Setup

Initial setup

In the rest of this document:

  • dssuser means the UNIX user which runs the DSS software
  • DATADIR means the directory in which DSS is running

Prerequisites and required information

Please read carefully the Prerequisites and limitations documentation and check that you have all required information.

The most important parts here are:

  • Having a keytab for the dssuser
  • Having administrator access to the Hadoop cluster
  • Having root access to the local machine
  • Having an initial list of end-user groups allowed to use the impersonation mechanisms.

Perform a regular DSS installation

Note

It is possible to setup Spark integration after setting up multi-user security, but this require more manual work so we strongly recommend that you start by setting up Spark integration.

Configure your Hadoop cluster

Note

This part must be performed by the Hadoop administrator. A restart of your Hadoop cluster may be required.

You now need to allow the dssuser user to impersonate all end-user groups that you have previously identified.

This is done by adding hadoop.proxyuser.dssuser.groups and hadoop.proxyuser.dssuser.hosts configuration keys to your Hadoop configuration (core-site.xml). These respectively specify the list of groups of users which DSS is allowed to impersonate, and the list of hosts from which DSS is allowed to impersonate these users.

The hadoop.proxyuser.dssuser.groups parameter should be set to a comma-separated list containing:

  • A list of end-user groups which collectively contain all DSS users
  • The group with which the hive user creates its files (generally: hive on Cloudera, hadoop on HDP)
  • In addition, on Cloudera, the group with which the impala user creates its files (generally: impala)

Alternatively, this parameter can be set to * to allow DSS to impersonate all cluster users (effectively disabling this extra security check).

The hadoop.proxyuser.dssuser.hosts parameter should be set to the fully-qualified host name of the server on which DSS is running. Alternatively, this parameter can be set to * to allow all hosts (effectively disabling this extra security check).

Make sure Hadoop configuration is properly propagated to all cluster hosts and to the host running DSS. Make sure that all relevant Hadoop services are properly restarted.

With Cloudera Manager

(NB: This information is given for information purpose only.
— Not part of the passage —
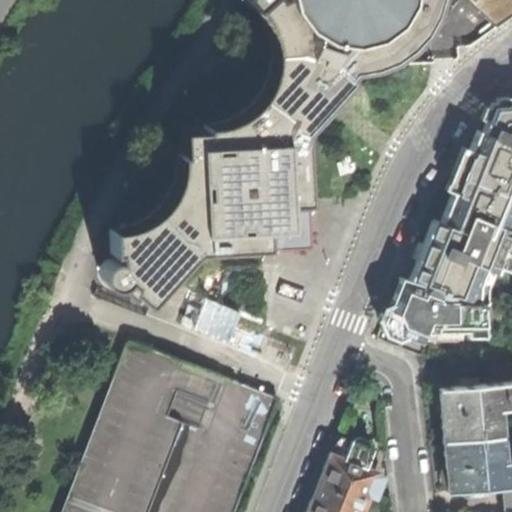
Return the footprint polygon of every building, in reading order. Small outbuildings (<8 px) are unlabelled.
[(246,0),(251,4),(258,14),(266,28),(270,43),(271,59),(268,74),(262,89),(253,101),(241,111),(227,119),(213,123),(207,126),(206,125),(204,125),(203,126),(203,127),(179,129),(180,152),(179,152),(178,153),(177,154),(177,163),(174,178),(168,193),(159,205),(147,216),(134,223),(119,227),(113,230),(112,229),(110,229),(109,230),(110,252),(115,252),(115,258),(110,259),(106,260),(104,262),(102,263),(101,265),(100,267),(99,270),(99,272),(99,275),(100,277),(101,280),(103,282),(105,284),(108,285),(111,286),(115,286),(118,285),(121,284),(122,283),(125,280),(129,284),(127,287),(143,302),(144,303),(145,302),(146,302),(146,300),(145,299),(155,289),(156,289),(158,289),(158,288),(158,286),(157,285),(167,275),(168,276),(169,276),(170,275),(170,274),(170,272),(179,262),(180,262),(182,262),(182,261),(182,259),(190,250),(192,250),(193,250),(193,249),(193,248),(206,247),(207,248),(207,249),(208,249),(209,249),(210,248),(211,247),(224,246),(224,247),(225,248),(227,248),(228,247),(229,246),(242,246),(243,247),(244,247),(245,247),(246,246),(246,245),(260,244),(260,245),(261,246),(262,246),(263,246),(264,245),(264,249),(275,258),(283,248),(297,248),(310,247),(308,220),(317,210),(308,202),(303,202),(304,201),(304,200),(304,199),(303,198),(302,198),(301,184),(303,184),(304,182),(303,181),(302,180),(301,180),(301,166),(302,166),(303,165),(303,164),(302,163),(300,162),(300,148),(302,147),(302,145),(301,144),(299,144),(299,132),(300,131),(301,131),(301,129),(301,128),(309,118),(310,119),(311,118),(312,118),(312,117),(312,115),(321,105),(322,106),(324,105),(324,104),(324,102),(333,92),(334,92),(335,92),(336,91),(336,89),(345,78),(346,79),(347,79),(348,78),(348,77),(346,74),(349,71),(349,70),(351,69),(351,68),(367,65),(367,66),(368,67),(369,67),(370,66),(370,65),(370,64),(386,58),(387,59),(388,59),(389,58),(390,57),(389,56),(404,46),(405,47),(406,47),(407,45),(406,44),(417,32),(419,32),(420,31),(421,30),(420,28),(428,14),(430,14),(431,13),(431,12),(430,11),(429,10),(432,0),(246,0)] [(511,0),(472,0),(469,4),(495,26),(511,14),(511,0)] [(422,247),(408,279),(435,287),(438,296),(453,295),(462,298),(462,302),(476,302),(479,285),(485,270),(497,274),(510,239),(511,235),(511,232),(508,231),(511,220),(511,105),(505,106),(496,112),(487,117),(482,133),(478,131),(440,223),(432,221),(422,247)] [(466,337),(485,337),(482,302),(476,302),(462,302),(462,298),(453,295),(438,296),(435,287),(408,279),(400,277),(391,299),(387,309),(380,327),(419,342),(421,338),(432,338),(434,332),(466,332),(466,337)] [(239,312),(203,299),(192,328),(273,359),(283,331),(238,315),(239,312)] [(232,511),(274,403),(275,401),(275,399),(274,396),(272,395),(131,341),(128,340),(126,341),(125,343),(59,511),(232,511)] [(440,414),(443,440),(511,433),(511,369),(486,364),(488,385),(438,389),(439,395),(432,396),(433,405),(434,415),(440,414)] [(505,511),(511,510),(511,433),(443,440),(446,468),(439,469),(440,478),(441,488),(448,487),(448,492),(502,488),(505,511)] [(337,435),(330,453),(347,460),(347,462),(363,467),(371,448),(367,440),(358,436),(350,440),(337,435)] [(304,511),(360,511),(367,494),(373,496),(381,476),(375,474),(376,472),(363,467),(347,462),(347,460),(330,453),(318,482),(311,500),(310,500),(304,511)]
Please refer to the official Cloudera documentation for your Cloudera version)

  • In Cloudera Manager, navigate to HDFS > Configuration and search for “proxyuser”
  • Add two new keys in the “Cluster-wide Advanced Configuration Snippet (Safety Valve) for core-site.xml” section.
    • Name: hadoop.proxyuser.dssuser.groups
    • Value: comma-separated list of Hadoop groups of your end users, plus hive, impala
    • Name: hadoop.proxyuser.dssuser.hosts
    • Value: fully-qualified DSS host name, or *
  • Save changes
  • At the top of the HDFS page, click on the “Stale configuration: restart needed” icon and click on “Restart Stale Services” then “Restart now”

With Ambari

(NB: This information is given for information purpose only. Please refer to the official Hortonworks documentation for your HDP version)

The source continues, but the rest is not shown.